Published in Sweat Equity Magazine, Special Edition 2016
Yoga postures are typically named after objects or life forms found in nature (think Vrksasana [Tree] and Bhujangasana [Cobra]); sacred animals (“go” is Sanskrit for “cow,” which is holy in Hindu religions); and legendary saints, heroes, or warriors who were celebrated for their unique skill or supernatural power (think Virabhadrasana 1, 2, and 3 [the Warrior poses]).
Matsyendrasana falls into the lattermost category and is named after a historical man who lived in 10th-century C.E. As is often the case with Indian mythology, there are many versions of Matsyendra’s rise to enlightenment. The following is one:
When Matsyendra was born, a Vedic astrologer told his parents that their son would be very unlucky. So they threw Matsyendra into the ocean. Soon after, a giant fish came along and swallowed the boy (“matsya” is the Sanskrit word for “fish”). The boy remained in the fish’s belly until hearing the voice of Lord Shiva, who was lecturing his beloved on the mysteries of life and nature. Spellbound, Matsyendra stopped to listen in and remained there with rapt attention until Shiva was done.
The teachings are said to have been so powerful that they took hold of Matsyendra and permeated his entire being. Twelve years after practicing and refining the ancient techniques of yoga, Matsyendra emerged from the fish’s belly an enlightened master, prepared to share his knowledge.

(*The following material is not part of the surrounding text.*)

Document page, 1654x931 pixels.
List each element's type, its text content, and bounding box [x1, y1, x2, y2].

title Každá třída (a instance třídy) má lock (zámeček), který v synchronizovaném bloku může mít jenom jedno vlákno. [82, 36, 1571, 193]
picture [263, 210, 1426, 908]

Matsyendra’s metamorphosis from a cursed infant into a realized adept represents the transformative potential of our practice. In doing this posture, we honour the lineage of our practice and one of the founding fathers of yoga.
Not only do spinal twists feel great, but they also do great things for our body. Spinal Twists:
Stretch the back muscles
Improve posture by lengthening the spine
Stretch the intercostal muscles, which support deep breathing
Massage the organs, aiding digestion
Do You See the Fish?
The upright torso in this spinal twist represents Matsyendra’s human side, while the legs folded beneath are symbolic of a fish tail.
Twists are one of the most often requested yoga postures by students, and it's no wonder: they feel great!